Practice and role play: Get with your team and practice delivering your idea for your audience many times and long before you go live at the call. Have your teammates play devil’s advocate. Try out the ideas with as many different crowds as you can before bringing them to your audience. Go to your office and knock on doors and ask for a few minutes to get both reactions and to practice your pitch. Train like a fighter.
Bring prepared allies from both sides of the table: In my experience, you’ll likely have multiple people to pitch at different times and at different levels within the organization. Get some of those people on your side, ready to support your ideas, before you head into the meeting with the big boss.
Manage your emotions: Stay calm and affable even if the heat turns up. Know when to get excited, too (it’s important!).
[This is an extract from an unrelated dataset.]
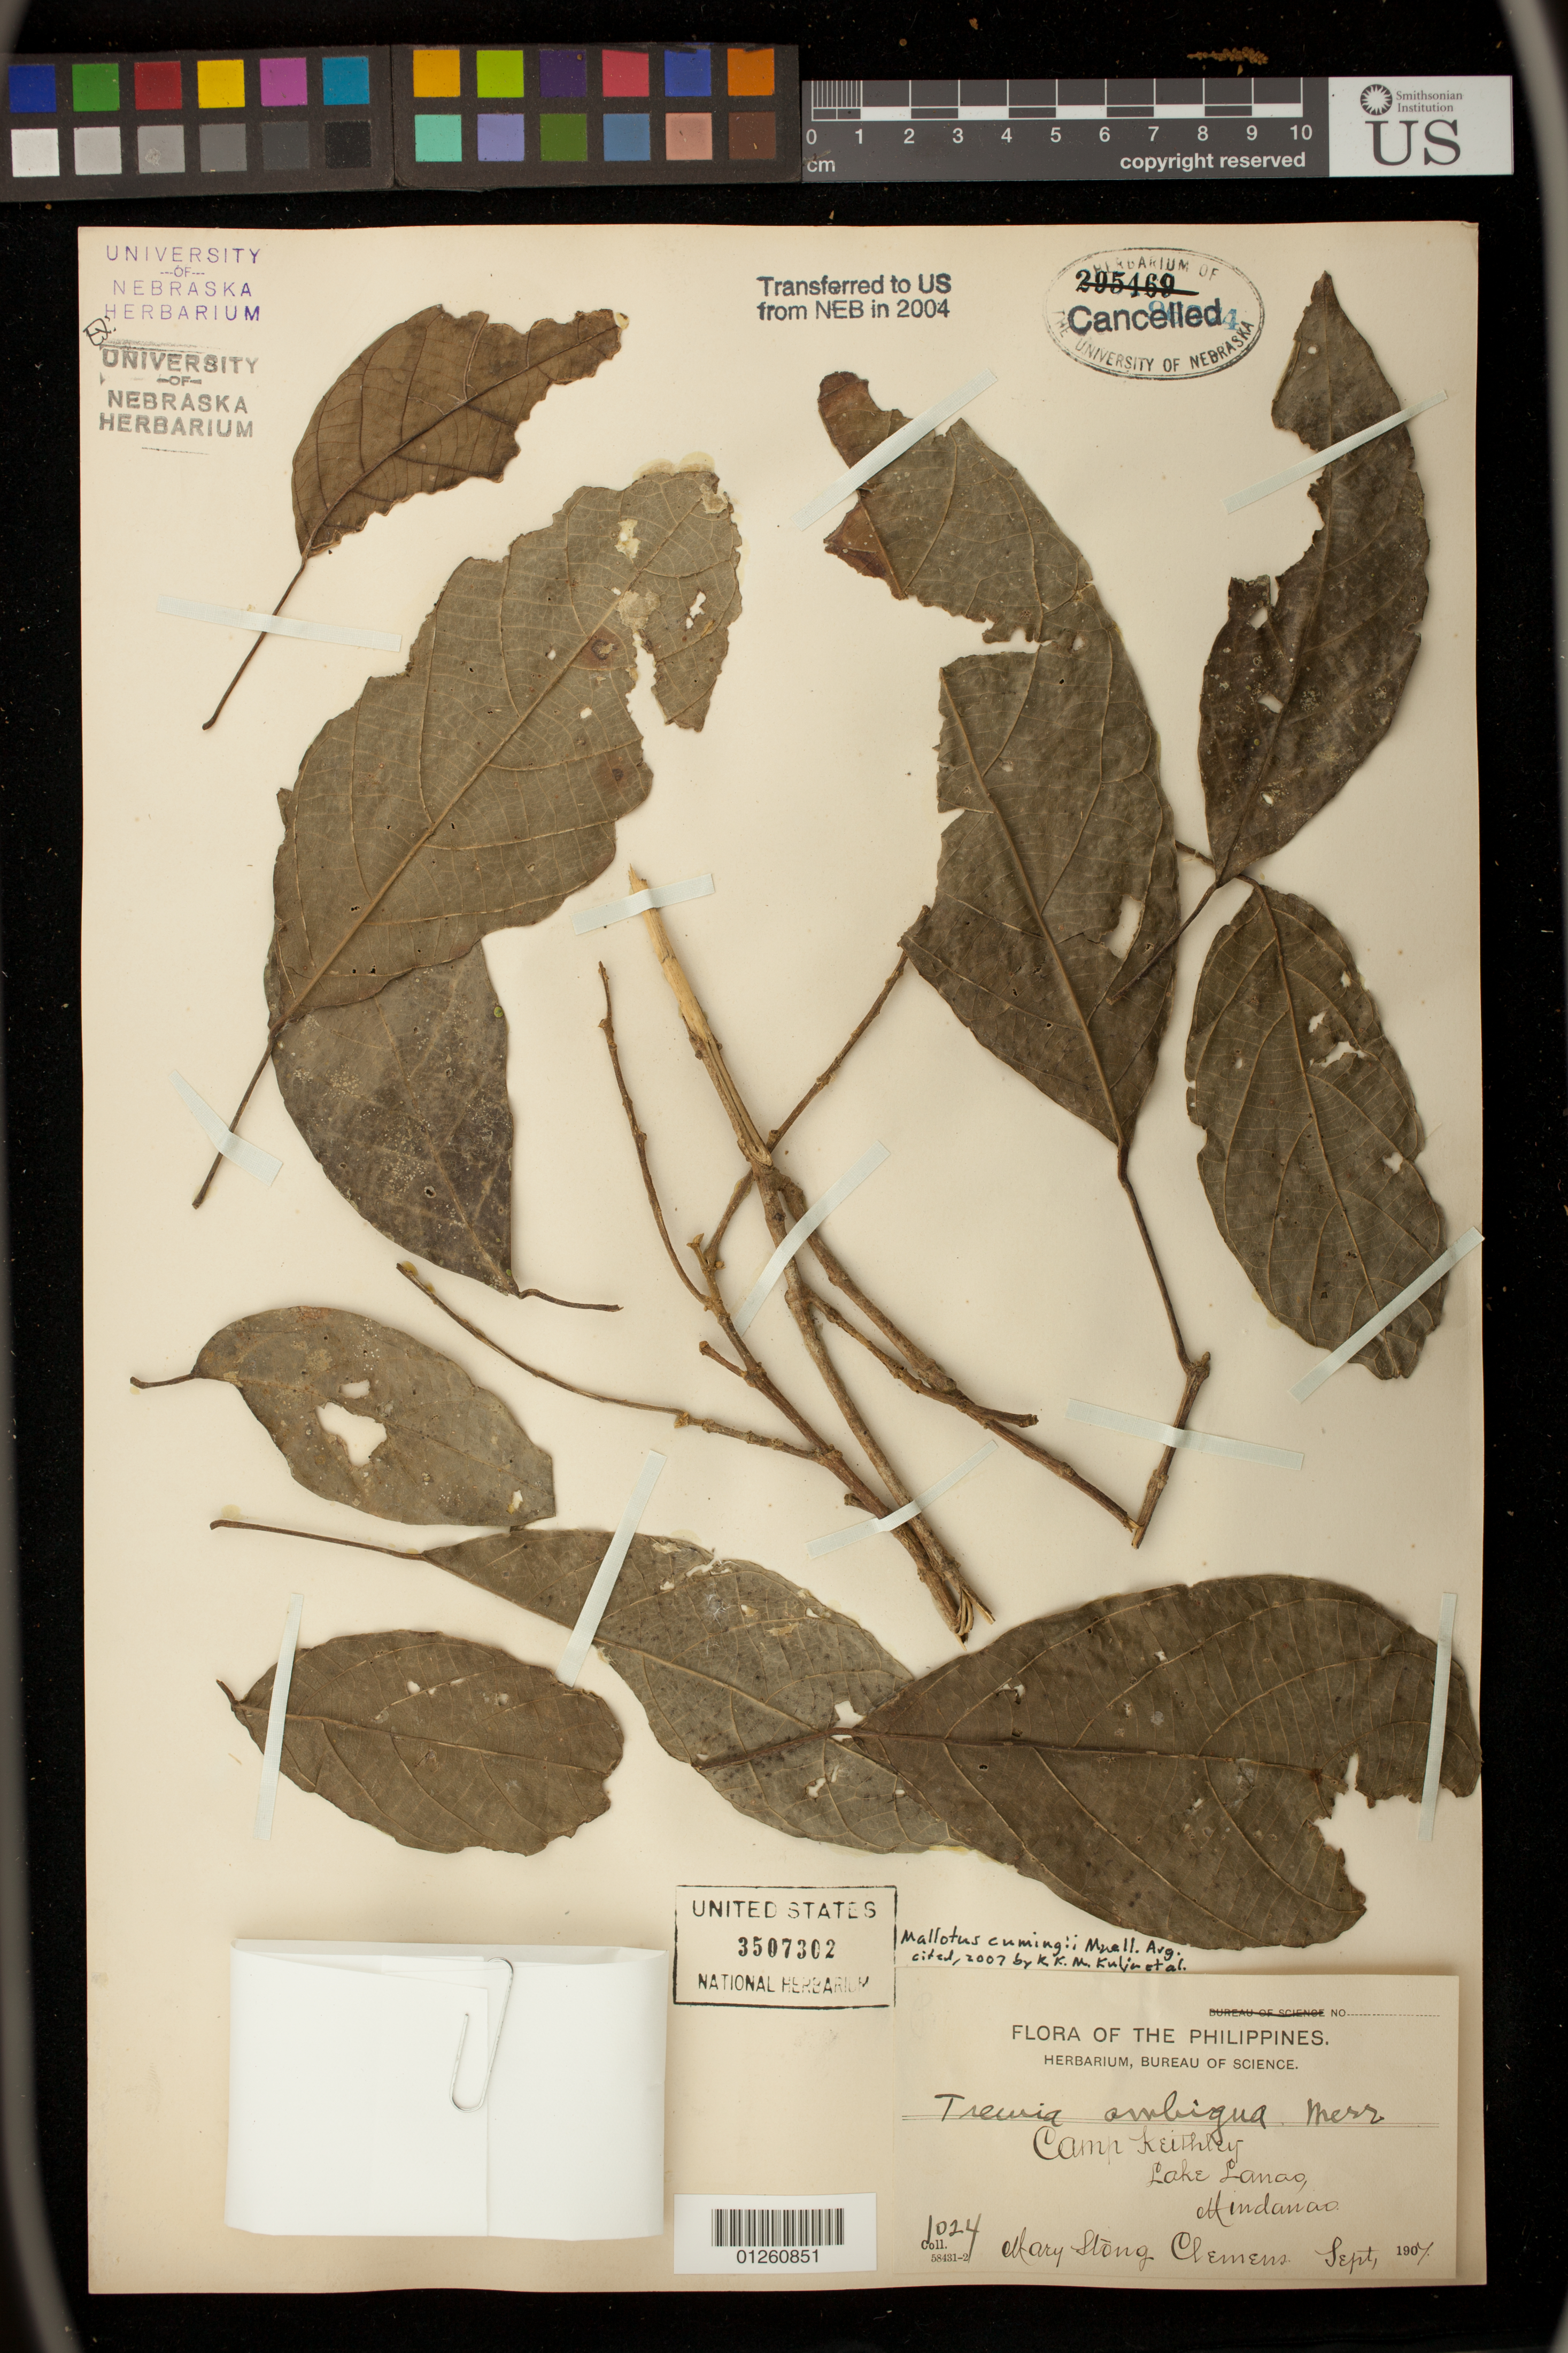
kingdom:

Just don’t let anything ugly or destructive take over your good sense.
Have a fallback plan: Have an alternate approach ready in case the provocative one doesn’t pan out. The provocation is only a failure if it was the only way to win and it didn’t work.
Engineer the conversation so everybody is a winner: Even though a provocative approach is controversial and unexpected, it can rarely be a situation where you are right and your audience is wrong. Persuasion only works when people arrive to the conclusion on their own. They have to feel like active participants and feel like they came to the right answer. It means their ideas have merit, too. The wise provoker knows how to make everybody a winner.
Now, I want you to “prepare for impact!” Not for torpedoes headed for your ship, but for the impact you’ll have after you prepare.